To evaluate an unsupervised deep-learning model with an interpretable tool for anomaly detection in IMRT treatment plans.
Approach:
Data Collection: Six hundred IMRT treatment plans were collected from our institute, and relevant features were extracted.
Model Development: A standard autoencoder (AE) was used to build an anomaly detection model from normal plans.
Anomaly Detection: Anomalies were identified based on exceptionally high reconstruction errors.
Interpretation Method: A feature perturbation interpretation (FPI) method was introduced to rank the impacts of features on detected anomalies.

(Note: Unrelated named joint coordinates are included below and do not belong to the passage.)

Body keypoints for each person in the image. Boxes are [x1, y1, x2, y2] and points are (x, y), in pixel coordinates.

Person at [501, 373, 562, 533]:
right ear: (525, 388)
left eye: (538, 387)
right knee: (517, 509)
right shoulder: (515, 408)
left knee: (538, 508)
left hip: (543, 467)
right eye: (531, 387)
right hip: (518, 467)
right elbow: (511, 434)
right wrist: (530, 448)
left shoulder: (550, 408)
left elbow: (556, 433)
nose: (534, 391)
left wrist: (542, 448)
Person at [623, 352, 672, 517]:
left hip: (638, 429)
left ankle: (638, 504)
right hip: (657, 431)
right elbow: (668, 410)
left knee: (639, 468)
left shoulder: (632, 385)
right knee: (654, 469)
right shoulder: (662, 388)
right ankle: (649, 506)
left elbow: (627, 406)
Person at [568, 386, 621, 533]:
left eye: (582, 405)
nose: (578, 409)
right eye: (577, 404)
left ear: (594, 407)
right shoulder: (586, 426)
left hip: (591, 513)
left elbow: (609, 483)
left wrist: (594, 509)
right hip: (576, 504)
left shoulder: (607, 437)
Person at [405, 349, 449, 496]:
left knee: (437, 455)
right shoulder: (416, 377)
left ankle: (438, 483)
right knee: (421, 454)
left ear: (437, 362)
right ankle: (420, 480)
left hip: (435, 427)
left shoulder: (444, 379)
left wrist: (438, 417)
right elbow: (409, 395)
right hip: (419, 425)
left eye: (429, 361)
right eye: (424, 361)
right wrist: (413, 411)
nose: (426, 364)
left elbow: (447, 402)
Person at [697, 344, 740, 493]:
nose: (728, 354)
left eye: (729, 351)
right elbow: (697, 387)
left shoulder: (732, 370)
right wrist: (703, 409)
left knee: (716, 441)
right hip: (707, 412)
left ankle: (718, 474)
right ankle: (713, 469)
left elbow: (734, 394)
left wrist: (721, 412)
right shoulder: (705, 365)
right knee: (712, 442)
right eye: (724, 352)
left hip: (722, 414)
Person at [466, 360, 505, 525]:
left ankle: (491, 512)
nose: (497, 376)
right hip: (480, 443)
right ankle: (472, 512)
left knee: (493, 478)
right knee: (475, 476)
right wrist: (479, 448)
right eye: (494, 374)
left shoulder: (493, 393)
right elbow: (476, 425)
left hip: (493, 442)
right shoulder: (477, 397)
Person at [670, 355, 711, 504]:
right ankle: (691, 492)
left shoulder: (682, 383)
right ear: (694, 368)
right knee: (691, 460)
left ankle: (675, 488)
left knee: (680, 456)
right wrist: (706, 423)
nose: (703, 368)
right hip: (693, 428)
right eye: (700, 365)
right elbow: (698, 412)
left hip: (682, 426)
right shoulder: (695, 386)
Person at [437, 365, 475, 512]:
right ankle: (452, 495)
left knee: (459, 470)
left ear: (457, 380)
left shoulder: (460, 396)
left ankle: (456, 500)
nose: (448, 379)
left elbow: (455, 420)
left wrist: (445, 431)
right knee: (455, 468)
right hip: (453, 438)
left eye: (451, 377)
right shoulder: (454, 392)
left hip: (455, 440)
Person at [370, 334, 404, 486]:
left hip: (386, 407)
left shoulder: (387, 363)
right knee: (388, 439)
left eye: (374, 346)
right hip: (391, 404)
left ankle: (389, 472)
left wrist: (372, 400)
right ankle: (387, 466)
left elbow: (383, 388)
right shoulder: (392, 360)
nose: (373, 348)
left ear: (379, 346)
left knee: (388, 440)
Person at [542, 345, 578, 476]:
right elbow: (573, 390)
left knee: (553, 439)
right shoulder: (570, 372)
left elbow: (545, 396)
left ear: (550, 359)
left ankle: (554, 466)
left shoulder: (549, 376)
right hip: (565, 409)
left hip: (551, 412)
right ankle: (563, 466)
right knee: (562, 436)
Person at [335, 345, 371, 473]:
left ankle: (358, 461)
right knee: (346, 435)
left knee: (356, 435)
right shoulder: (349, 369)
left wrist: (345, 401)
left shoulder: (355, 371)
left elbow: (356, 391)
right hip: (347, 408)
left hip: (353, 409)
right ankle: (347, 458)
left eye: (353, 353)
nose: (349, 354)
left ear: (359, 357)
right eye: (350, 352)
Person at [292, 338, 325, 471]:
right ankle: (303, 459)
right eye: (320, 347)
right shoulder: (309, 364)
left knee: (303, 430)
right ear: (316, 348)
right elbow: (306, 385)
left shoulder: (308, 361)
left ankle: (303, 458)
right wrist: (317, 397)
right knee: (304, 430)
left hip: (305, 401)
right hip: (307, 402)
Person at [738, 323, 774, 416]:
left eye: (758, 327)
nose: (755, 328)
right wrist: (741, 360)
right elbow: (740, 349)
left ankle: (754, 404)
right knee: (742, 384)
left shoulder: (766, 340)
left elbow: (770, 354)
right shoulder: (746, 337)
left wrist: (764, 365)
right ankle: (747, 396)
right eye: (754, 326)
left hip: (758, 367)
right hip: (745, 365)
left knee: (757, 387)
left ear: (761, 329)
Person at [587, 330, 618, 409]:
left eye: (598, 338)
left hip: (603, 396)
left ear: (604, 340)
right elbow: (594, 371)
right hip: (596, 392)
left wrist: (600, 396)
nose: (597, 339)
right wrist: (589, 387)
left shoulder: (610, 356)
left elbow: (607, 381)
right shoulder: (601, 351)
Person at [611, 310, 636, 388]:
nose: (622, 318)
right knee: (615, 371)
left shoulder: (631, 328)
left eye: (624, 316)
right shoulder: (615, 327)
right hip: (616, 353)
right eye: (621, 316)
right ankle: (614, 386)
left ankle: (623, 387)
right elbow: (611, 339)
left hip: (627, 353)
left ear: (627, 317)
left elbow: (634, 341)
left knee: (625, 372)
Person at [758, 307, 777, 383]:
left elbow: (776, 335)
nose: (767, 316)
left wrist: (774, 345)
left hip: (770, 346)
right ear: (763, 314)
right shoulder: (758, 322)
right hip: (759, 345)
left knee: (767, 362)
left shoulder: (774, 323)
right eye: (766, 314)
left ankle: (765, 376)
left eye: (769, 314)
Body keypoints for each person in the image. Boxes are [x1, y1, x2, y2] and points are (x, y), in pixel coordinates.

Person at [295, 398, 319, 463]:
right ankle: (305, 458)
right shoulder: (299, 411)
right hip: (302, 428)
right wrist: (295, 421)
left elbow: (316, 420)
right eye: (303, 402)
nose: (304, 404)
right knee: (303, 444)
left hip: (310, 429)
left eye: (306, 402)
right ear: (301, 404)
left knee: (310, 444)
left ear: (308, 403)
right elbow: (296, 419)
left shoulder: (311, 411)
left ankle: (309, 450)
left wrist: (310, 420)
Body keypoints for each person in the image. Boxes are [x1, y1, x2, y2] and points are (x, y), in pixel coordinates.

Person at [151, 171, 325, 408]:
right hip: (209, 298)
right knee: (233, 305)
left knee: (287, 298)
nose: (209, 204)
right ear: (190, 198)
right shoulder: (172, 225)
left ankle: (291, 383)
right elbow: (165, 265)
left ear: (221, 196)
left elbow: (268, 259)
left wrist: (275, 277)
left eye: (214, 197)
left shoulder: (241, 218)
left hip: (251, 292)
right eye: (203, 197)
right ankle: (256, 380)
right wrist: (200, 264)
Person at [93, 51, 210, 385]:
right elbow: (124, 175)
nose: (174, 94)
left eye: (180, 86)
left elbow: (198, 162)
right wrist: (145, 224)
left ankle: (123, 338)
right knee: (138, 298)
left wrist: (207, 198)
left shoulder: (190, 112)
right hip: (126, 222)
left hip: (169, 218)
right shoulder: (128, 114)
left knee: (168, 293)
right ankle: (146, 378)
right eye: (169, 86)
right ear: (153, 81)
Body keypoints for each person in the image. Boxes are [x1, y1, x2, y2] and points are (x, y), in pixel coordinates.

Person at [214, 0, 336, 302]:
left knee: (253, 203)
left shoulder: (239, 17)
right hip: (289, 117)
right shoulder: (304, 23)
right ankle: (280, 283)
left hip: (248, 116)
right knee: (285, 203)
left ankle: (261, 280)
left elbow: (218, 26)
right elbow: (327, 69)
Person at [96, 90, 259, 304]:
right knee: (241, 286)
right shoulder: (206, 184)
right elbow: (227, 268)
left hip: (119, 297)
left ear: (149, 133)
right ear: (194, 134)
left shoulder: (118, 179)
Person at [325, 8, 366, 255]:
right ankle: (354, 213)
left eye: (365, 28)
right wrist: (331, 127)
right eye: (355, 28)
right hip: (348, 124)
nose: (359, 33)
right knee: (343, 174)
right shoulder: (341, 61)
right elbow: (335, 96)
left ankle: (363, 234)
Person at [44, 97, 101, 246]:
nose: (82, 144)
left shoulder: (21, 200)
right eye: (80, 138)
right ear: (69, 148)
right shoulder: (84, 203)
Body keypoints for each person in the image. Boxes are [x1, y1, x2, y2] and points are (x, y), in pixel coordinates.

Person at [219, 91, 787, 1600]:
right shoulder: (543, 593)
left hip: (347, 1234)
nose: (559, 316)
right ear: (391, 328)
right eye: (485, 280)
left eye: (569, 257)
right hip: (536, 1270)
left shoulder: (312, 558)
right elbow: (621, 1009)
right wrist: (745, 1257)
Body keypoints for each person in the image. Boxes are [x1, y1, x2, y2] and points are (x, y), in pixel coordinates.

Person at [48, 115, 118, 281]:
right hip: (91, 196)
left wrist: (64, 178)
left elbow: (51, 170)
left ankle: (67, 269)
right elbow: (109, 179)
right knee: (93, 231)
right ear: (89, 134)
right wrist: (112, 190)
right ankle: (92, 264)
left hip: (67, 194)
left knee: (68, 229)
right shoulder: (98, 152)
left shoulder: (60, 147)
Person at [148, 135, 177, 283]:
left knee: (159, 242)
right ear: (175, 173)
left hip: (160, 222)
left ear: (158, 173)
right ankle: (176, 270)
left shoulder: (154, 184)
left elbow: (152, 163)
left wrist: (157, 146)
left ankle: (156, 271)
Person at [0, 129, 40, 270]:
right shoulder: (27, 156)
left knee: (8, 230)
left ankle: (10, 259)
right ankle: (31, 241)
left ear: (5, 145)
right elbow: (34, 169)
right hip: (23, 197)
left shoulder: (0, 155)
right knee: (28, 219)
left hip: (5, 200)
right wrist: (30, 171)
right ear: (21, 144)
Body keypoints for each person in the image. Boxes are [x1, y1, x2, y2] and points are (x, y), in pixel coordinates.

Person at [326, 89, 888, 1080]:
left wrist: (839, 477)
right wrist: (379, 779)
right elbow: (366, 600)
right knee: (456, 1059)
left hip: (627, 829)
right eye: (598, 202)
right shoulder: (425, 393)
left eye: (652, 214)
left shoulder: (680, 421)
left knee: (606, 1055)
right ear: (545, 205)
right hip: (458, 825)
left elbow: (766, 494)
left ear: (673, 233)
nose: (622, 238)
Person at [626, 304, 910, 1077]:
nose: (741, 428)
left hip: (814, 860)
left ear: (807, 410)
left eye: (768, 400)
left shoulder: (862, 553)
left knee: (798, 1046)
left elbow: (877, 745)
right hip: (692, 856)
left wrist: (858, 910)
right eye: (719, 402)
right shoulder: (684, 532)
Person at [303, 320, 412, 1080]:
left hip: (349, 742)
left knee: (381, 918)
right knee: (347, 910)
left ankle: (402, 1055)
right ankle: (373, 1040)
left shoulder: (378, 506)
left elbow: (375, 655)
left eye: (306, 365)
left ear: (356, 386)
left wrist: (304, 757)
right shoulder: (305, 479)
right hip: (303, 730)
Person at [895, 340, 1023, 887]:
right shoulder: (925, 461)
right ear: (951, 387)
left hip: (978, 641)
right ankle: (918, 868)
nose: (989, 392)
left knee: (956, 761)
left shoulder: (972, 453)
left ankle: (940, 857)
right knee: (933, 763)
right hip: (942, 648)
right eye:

Comparison of Methods: The effectiveness of the FPI method was compared with local-DIFFI and SHAP methods, as well as four classic detection models: local discrete factor (LOF), density-based spatial clustering of applications with noise (HDBSCAN), one class of support vector machines (OC-SVM), and principal component analysis (PCA).
Key Findings:
The AE achieved the best detection performance with an AUC of 0.98.
Average accuracy, precision, and F1 score for the AE were 0.91, 0.61, and 0.74, respectively.
The top five features impacting detected anomalies were consistent across FPI, local-DIFFI, and SHAP methods.
Interpretation:
The AE model is effective for identifying anomalous plans, and the FPI method provides insights into feature impact.
Limitations:
The study relies on a specific clinical database, which may limit generalizability to other settings.
The performance of the model may vary with different datasets or clinical settings.
Conclusion:
The combination of the AE model and FPI method provides a framework for automatic plan review in radiotherapy.